Her mantra is consistently solid: the maternity team must do everything to ensure the baby is born in the best possible condition; the receiving newborn team must be competent enough to ensure the babies breathe, recognise complications early and institute appropriate care in a timely manner, or refer appropriately; and the health systems
must be adequately resourced to ensure babies live.
This calls for proper management of labour, skilled workforce for effective newborn resuscitation, and availability of proper newborn units and newborn ICUs with basic lifesaving medication such as caffeine citrate and surfactant. These are interventions that are not out of reach; yet their impact is immense.
These are interventions that will markedly reduce lifelong complications such as cerebral palsy, seizures, developmental delays, pulmonary hypertension and heart complications.
No mother starts the pregnancy journey envisioning the possibility of a baby who has to live with cerebral palsy.
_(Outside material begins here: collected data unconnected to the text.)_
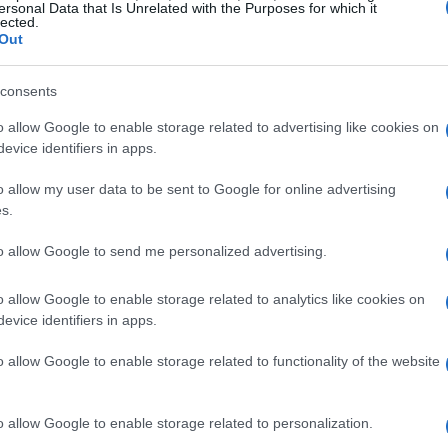
ersonal Data that Is Unrelated with the Purposes for which it
lected.
Out
consents
o allow Google to enable storage related to advertising like cookies on
ichiarazioni di Bungie
evice identifiers in apps.
o allow my user data to be sent to Google for online advertising
 voluto mettere in chiaro la necessità di un
s.
 Marathon rispecchi pienamente le aspettative
to allow Google to send me personalized advertising.
mente prevista per il 23 settembre è stata
 il miglioramento dell’esperienza di gioco.
o allow Google to enable storage related to analytics like cookies on
 fan, rappresenta un approccio consapevole e
evice identifiers in apps.
ppatori sono attenti al feedback che arriva dai
o allow Google to enable storage related to functionality of the website
di comunicazione.
o allow Google to enable storage related to personalization.
, hanno dichiarato, enfatizzando come il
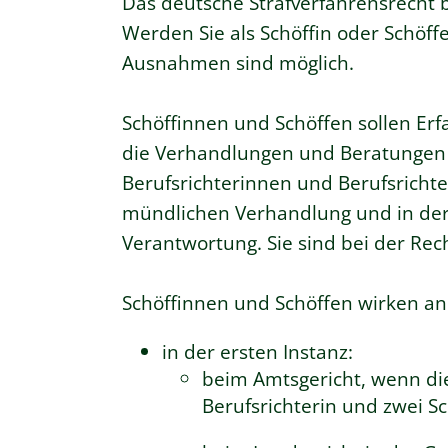
Das deutsche Strafverfahrensrecht b
Werden Sie als Schöffin oder Schöff
Ausnahmen sind möglich.
Schöffinnen und Schöffen sollen Er
die Verhandlungen und Beratungen e
Berufsrichterinnen und Berufsrichte
mündlichen Verhandlung und in der 
Verantwortung. Sie sind bei der Rech
Schöffinnen und Schöffen wirken a
in der ersten Instanz:
beim Amtsgericht, wenn dies
Berufsrichterin und zwei S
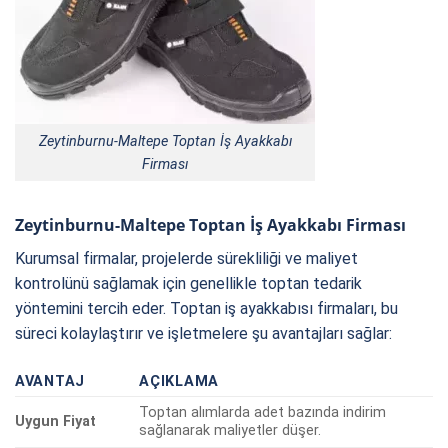
Zeytinburnu-Maltepe Toptan İş Ayakkabı
Firması
Zeytinburnu-Maltepe Toptan İş Ayakkabı Firması
Kurumsal firmalar, projelerde sürekliliği ve maliyet
kontrolünü sağlamak için genellikle toptan tedarik
yöntemini tercih eder. Toptan iş ayakkabısı firmaları, bu
süreci kolaylaştırır ve işletmelere şu avantajları sağlar:
AVANTAJ
AÇIKLAMA
Toptan alımlarda adet bazında indirim
Uygun Fiyat
sağlanarak maliyetler düşer.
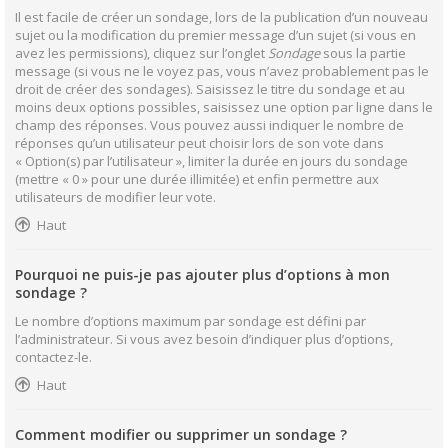
Il est facile de créer un sondage, lors de la publication d’un nouveau
sujet ou la modification du premier message d’un sujet (si vous en
avez les permissions), cliquez sur l’onglet
Sondage
sous la partie
message (si vous ne le voyez pas, vous n’avez probablement pas le
droit de créer des sondages). Saisissez le titre du sondage et au
moins deux options possibles, saisissez une option par ligne dans le
champ des réponses. Vous pouvez aussi indiquer le nombre de
réponses qu’un utilisateur peut choisir lors de son vote dans
« Option(s) par l’utilisateur », limiter la durée en jours du sondage
(mettre « 0 » pour une durée illimitée) et enfin permettre aux
utilisateurs de modifier leur vote.
Haut
Pourquoi ne puis-je pas ajouter plus d’options à mon
sondage ?
Le nombre d’options maximum par sondage est défini par
l’administrateur. Si vous avez besoin d’indiquer plus d’options,
contactez-le.
Haut
Comment modifier ou supprimer un sondage ?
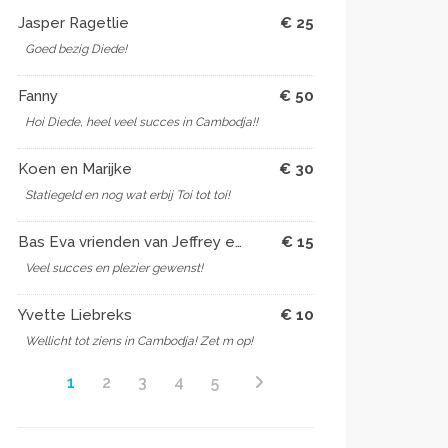
Jasper Ragetlie
€ 25
Goed bezig Diede!
Fanny
€ 50
Hoi Diede, heel veel succes in Cambodja!!
Koen en Marijke
€ 30
Statiegeld en nog wat erbij Toi tot toi!
Bas Eva vrienden van Jeffrey en Robin
€ 15
Veel succes en plezier gewenst!
Yvette Liebreks
€ 10
Wellicht tot ziens in Cambodja! Zet m op!
1
2
3
4
5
It is grossly unfair for us to fail her to such an extent as to sentence a family to lifelong special care provision when we have the capacity to avert such outcomes.
As we measure maternal and newborn mortality, let us add the measures of morbidity that those who escape death have to live with. We are cheating when we calculate the cost of poor maternal care, and fail to acknowledge those who may have cheated death, but their survival may be an even worse life sentence.
The story is not complete, until both the ship and the cargo not only dock safely, but also in good condition!